James Ramsay, CEO of Kuber, a leading tax efficient investment platform says: “Venture capital scheme qualifying companies have been driving growth in the UK economy alongside other start-up businesses for years now. These companies need equity immediately to continue doing their good work of creating value for investors and UK plc through the job creation they are almost uniquely positioned to provide. We normally see c50% of the full year’s fundraising come in during March and the first few days of April. We have seen that drop by c60 per cent this March so far. It means there are businesses expecting funding that will have to shut up shop and lay off all their staff down to nothing more than bad luck and the structure of the proposed government support. Start-ups need equity to grow, not debt to saddle them into the future.”
Boyd Carson, managing partner of Sapphire Capital Partners says: “SMEs are the lifeblood of the economy. Many of the most innovative of those companies rely on equity to fund growth. These companies will fail quickly and in large numbers unless they can rapidly access capital. The time to act is now.”
Paul Munn, managing partner of Par Equity says: “The early-stage growth companies Par Equity invest in are key to the future as well as the shorter-term recovery we will need. Losing the job creators in the tech sector would be a terrible wasted opportunity”.
Richard Hoskins, Director, says: “As in 2004/5 and in 2005/6, temporarily enhancing the EIS & VCT schemes in response to a downturn has previously been shown to be very effective. However, the government needs to act NOW, if it is to achieve real impact on the real economy."
Independent Financial Solutions
David Stamp, Founder and CEO of Independent Financial Solutions says: “I cannot see how the government is going to get sufficient funding into SMEs based on the proposals I have seen. Something needs to happen very quickly. We have seen hundreds of employees laid off in the last few days and it is not clear how they will be helped.”

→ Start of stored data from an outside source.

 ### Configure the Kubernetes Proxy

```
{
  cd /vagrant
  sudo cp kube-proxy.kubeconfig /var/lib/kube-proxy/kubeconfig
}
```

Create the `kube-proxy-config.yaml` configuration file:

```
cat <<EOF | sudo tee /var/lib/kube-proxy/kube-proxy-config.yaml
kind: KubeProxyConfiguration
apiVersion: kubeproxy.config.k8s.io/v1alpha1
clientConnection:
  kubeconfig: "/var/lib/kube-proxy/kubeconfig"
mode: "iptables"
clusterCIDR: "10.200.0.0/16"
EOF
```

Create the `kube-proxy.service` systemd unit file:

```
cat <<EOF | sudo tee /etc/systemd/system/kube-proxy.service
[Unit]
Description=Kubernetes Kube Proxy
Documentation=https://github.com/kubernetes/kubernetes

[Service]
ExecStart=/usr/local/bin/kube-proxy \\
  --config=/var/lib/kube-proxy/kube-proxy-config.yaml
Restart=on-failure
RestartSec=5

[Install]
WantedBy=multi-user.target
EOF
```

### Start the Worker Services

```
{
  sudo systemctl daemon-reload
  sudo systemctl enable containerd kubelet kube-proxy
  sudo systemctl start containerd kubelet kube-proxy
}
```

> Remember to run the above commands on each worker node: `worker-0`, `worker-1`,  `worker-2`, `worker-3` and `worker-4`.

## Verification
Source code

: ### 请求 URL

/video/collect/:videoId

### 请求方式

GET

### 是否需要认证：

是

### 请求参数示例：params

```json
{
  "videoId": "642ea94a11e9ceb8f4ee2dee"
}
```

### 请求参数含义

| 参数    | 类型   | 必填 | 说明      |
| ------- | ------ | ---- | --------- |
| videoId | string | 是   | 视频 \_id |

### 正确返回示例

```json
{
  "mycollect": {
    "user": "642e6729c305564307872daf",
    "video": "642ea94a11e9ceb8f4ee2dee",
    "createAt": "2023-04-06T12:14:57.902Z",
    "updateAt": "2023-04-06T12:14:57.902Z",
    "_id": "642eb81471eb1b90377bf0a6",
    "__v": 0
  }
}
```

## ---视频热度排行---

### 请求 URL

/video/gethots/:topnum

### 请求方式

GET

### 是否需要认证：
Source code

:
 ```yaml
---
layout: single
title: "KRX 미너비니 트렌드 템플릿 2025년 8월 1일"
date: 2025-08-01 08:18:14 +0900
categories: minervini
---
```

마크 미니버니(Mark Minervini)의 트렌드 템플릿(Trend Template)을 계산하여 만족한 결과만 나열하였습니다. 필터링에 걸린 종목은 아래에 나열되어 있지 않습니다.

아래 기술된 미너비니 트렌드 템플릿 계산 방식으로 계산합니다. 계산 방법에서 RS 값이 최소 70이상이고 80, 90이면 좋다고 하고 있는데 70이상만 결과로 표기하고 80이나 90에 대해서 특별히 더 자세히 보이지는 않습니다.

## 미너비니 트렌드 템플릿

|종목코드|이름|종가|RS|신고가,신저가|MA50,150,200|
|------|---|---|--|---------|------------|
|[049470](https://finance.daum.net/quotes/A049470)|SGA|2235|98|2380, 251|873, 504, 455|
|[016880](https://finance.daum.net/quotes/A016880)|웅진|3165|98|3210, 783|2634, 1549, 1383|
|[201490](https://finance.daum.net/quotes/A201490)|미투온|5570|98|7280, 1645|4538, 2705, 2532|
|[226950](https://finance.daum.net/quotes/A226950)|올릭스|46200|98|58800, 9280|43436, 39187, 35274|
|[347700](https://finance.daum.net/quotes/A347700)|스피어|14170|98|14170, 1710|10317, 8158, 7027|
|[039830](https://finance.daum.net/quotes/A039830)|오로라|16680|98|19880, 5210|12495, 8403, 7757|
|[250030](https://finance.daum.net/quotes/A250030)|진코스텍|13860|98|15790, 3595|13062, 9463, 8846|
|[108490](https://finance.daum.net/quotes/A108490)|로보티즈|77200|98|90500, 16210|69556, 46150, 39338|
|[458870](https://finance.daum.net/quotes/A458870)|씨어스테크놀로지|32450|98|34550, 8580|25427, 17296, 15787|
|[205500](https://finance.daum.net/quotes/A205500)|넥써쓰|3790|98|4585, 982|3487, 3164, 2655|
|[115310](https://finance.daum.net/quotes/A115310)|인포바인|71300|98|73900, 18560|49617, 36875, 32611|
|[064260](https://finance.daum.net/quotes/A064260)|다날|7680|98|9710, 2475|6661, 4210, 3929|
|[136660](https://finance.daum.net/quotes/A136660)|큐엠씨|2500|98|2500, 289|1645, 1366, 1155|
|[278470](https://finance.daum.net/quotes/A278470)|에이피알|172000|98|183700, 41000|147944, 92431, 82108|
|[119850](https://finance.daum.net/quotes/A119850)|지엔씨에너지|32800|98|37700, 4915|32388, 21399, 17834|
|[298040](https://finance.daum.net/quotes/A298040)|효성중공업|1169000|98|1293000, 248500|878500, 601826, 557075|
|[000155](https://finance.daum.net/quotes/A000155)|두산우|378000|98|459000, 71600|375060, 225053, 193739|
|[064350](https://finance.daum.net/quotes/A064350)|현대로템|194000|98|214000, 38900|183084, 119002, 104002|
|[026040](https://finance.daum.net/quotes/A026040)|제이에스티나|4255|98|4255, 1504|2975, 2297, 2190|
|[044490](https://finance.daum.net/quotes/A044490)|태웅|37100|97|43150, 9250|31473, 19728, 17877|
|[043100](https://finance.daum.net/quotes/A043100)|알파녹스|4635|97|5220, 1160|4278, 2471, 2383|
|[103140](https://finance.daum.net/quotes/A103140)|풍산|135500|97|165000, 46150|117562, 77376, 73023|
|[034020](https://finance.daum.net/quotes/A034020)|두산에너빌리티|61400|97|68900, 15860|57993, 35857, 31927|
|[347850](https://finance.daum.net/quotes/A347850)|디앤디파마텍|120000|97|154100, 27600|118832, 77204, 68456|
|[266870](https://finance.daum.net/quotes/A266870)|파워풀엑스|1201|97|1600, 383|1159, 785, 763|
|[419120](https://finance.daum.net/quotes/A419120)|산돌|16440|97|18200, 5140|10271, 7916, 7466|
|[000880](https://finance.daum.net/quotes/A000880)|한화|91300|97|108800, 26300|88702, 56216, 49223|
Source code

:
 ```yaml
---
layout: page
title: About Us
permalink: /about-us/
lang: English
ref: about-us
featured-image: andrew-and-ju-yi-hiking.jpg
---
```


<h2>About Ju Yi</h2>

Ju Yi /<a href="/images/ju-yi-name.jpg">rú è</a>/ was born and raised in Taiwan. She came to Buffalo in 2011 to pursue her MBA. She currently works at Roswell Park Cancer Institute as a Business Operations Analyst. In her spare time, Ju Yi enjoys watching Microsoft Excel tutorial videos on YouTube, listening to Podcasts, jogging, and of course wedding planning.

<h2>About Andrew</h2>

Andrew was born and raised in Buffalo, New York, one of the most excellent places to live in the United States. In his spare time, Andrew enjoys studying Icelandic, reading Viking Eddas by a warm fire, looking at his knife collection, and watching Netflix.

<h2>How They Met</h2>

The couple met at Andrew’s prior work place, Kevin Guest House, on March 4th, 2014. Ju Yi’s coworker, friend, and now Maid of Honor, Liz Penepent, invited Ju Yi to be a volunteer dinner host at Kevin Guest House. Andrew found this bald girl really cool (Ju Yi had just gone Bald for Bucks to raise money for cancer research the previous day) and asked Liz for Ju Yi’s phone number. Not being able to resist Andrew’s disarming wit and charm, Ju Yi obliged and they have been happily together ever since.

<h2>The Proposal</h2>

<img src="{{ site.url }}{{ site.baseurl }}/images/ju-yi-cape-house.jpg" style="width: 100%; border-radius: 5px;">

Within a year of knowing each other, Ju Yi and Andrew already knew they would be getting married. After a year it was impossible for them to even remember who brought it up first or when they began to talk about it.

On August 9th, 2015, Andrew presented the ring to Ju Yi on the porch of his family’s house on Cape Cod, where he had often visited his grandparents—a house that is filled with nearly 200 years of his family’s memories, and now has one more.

For Vala Capital press enquiries please contact: Henrietta Harwood-Smith, Henrietta@maisoncomms.co.uk 07866 529 159
NOTES TO EDITORS:
The Enterprise Investment Scheme The Enterprise Investment Scheme (“EIS”) is a government scheme that provides a range of tax reliefs for investors who subscribe for qualifying shares in qualifying companies. There are five current EIS tax reliefs available to investors in companies qualifying under the EIS, including income tax relief where an individual with no more than a 30% interest in the company can reduce their income tax liability by up to 30% of the amount invested. For more information go to eisa.org.uk
*Coronavirus Business Interruption Loans
Excludes companies that have received State aid beyond €200,000 over the last two fiscal years and or companies that do not have ‘sound’ borrowing proposals.